Those are quite some credentials for writing a book on data-driven performance training for Triathlons.

Joe Friel, who was Vance’s trainer towards the end of Vance’s triathlon career, comments “Only three things can be measured in endurance training: frequency of workouts, duration of the workout, and intensity of the workout. Frequency is simple. All that’s required is a calendar. Measuring duration is also easy. Any clock will do. Intensity is the hard one to measure. I’ve been trying to do that accurately for about 50 years. This book reveals the current state of the art in intensity measurement in sport.”

Vance plunges right in with this observation: “Athletes get power meters, heart rate monitors, and GPS systems and look at screen after screen of data from their training, trying to figure out what it all means and where the secret information within it shows what to do next… but in the end it is all about filtering that information so it makes sense for the individual athlete. This is the purpose of this book.”

On the first reading, I found the glossary at the back of the book to be one of the most useful sections: Vance has such a wealth of understanding of key metrics, all of which seem to have their 1, 2, or 3 letter acronym that I had difficulty in remembering what they were! But the author is skilled in presenting some technical data and how to use it in such a way that it soon becomes understandable. As mentioned in the previous paragraph about people getting heart rate monitors, he surprised me first by almost suggesting that HR is useless, but qualifies that by stating that it needs an output metric to give it context. For this, he takes NP or “normalized power” and divides it by average heart rate, to get watts per beat, which he calls EF or Efficiency Factor. As aerobic fitness improves, the EF value should improve, either because the NP goes up for a given HR, or if NP stays the same, the HR to maintain that effort goes down.

Once that metric is tracked, Vance looks at “decoupling”. In long course triathlon, aerobic endurance is critical. Measuring power output compared with HR as well as how much HR drifts or rises over time at a constant aerobic output intensity indicates how aerobically fit or “economical” an athlete is. If the two lines plotting power output and heart rate are parallel they are said to be “coupled”; if however, the power graph remains horizontal while the heart rate plot is climbing, they are “decoupled” and the percentage drift gives clues to the extent of a lack of aerobic fitness.

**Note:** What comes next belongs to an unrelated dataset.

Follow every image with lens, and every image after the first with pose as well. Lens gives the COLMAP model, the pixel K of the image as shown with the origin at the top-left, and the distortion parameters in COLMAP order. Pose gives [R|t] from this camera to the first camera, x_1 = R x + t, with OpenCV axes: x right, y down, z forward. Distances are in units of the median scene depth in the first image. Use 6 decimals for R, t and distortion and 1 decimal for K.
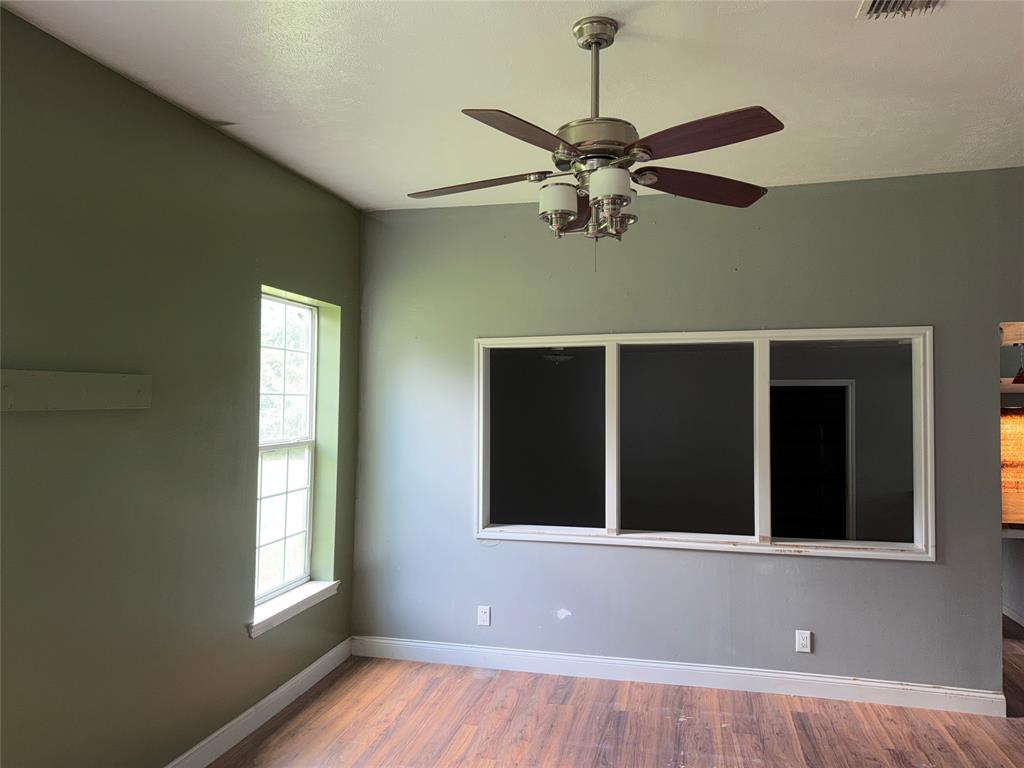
lens RADIAL K [[723.9, 0, 511.2], [0, 723.9, 380.5], [0, 0, 1]] dist [0.000932, -0.017062]
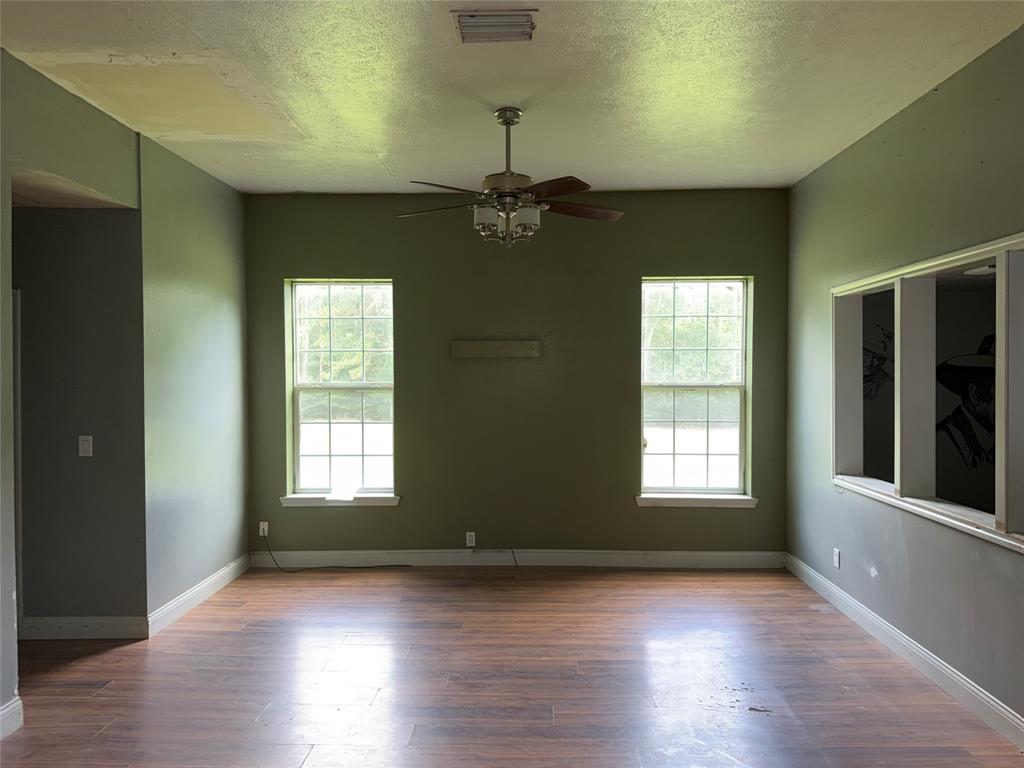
lens RADIAL K [[723.9, 0, 511.2], [0, 723.9, 380.9], [0, 0, 1]] dist [0.000932, -0.017062]
pose [[0.214882, 0.017652, -0.976481, 0.911856], [0.019467, 0.999561, 0.022353, 0.041096], [0.976446, -0.023813, 0.214444, 0.342950]]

Apart from explaining how to make use of and understand data, Vance also provides tips on planning training with the following steps
1) Set goals
2) Determine speed, endurance & technique weaknesses
3) Examine metrics for weaknesses

Vance observes that many triathletes train according to peer pressure, joining in with whatever their buddies are going to do, and they also do the same group workouts day after day, week after week and so on.

“It seems ridiculous to think that you could do the same training over and over and expect to always improve, but many athletes think just that.”

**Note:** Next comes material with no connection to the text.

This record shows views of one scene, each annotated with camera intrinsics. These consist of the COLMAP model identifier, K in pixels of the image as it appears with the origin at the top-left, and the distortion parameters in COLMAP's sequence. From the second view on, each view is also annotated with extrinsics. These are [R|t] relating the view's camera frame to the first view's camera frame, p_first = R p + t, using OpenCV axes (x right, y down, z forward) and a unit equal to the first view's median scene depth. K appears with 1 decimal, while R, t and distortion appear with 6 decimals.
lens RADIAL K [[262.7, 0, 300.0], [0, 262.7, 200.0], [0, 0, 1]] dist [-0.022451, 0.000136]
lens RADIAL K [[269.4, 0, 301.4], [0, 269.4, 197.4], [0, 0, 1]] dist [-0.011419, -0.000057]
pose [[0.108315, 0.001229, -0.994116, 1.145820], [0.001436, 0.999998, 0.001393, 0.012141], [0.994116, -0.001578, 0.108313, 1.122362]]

Periodization is Vance’s answer, with a plan to change the training stress over the course of a season. Periodization is broken down into its distinct phases of preparation, base (which Friel further splits into 3 parts), build, peak (or taper) at the most important time, and transition.

“With no plan, there is no destination or pathway that can be effectively determined, tracked and achieved."

Some parts Vance makes seem obvious – once they are pointed out! He indicates how to set a CTL (Chronic Training Load) from the Performance Management Chart. By comparing where the athlete is today and where they need to be to achieve a desired result, a difference is arrived at, which can be divided by the number of weeks to the event to get a weekly measurable improvement objective for the athlete’s training and – importantly presents ideas on how to achieve those improvements for each of swimming, cycling and running.

The fourth & final section of the book concentrates on race analysis for winning results, with sub sections on pre-race preparations, in-race monitoring – with some highly useful thoughts on bike and run pacing - and post-race analysis, where I particularly enjoyed the following quote.

“There are too many factors you have to take into account that you have no control over … The most important factor you can keep in your own hands is yourself. I always placed the greatest emphasis on that.”
Eddie Merckx, 5-time Tour de France Winner

In the post race report, Vance focuses away from the typical report talking about the funny instances, the pain & discomfort, and the lows and highs of performances, even these can be enjoyable for others to read. His ideal report would be more for the athlete’s own use as an evaluation tool with a whole catalogue of objective factors to examine and record honestly so that you can be even better next time.

As somebody who has never competed at the levels that Vance did so successfully and never had access to the sort of training that people like he and Friel now provide, I found the book to be a real eye opener on how the professionals do it and how to make sense of and in particular USE of the mass of data that is available. At around £16.50 on Amazon, this book surely is a great investment for any triathlete who wants to improve their performance.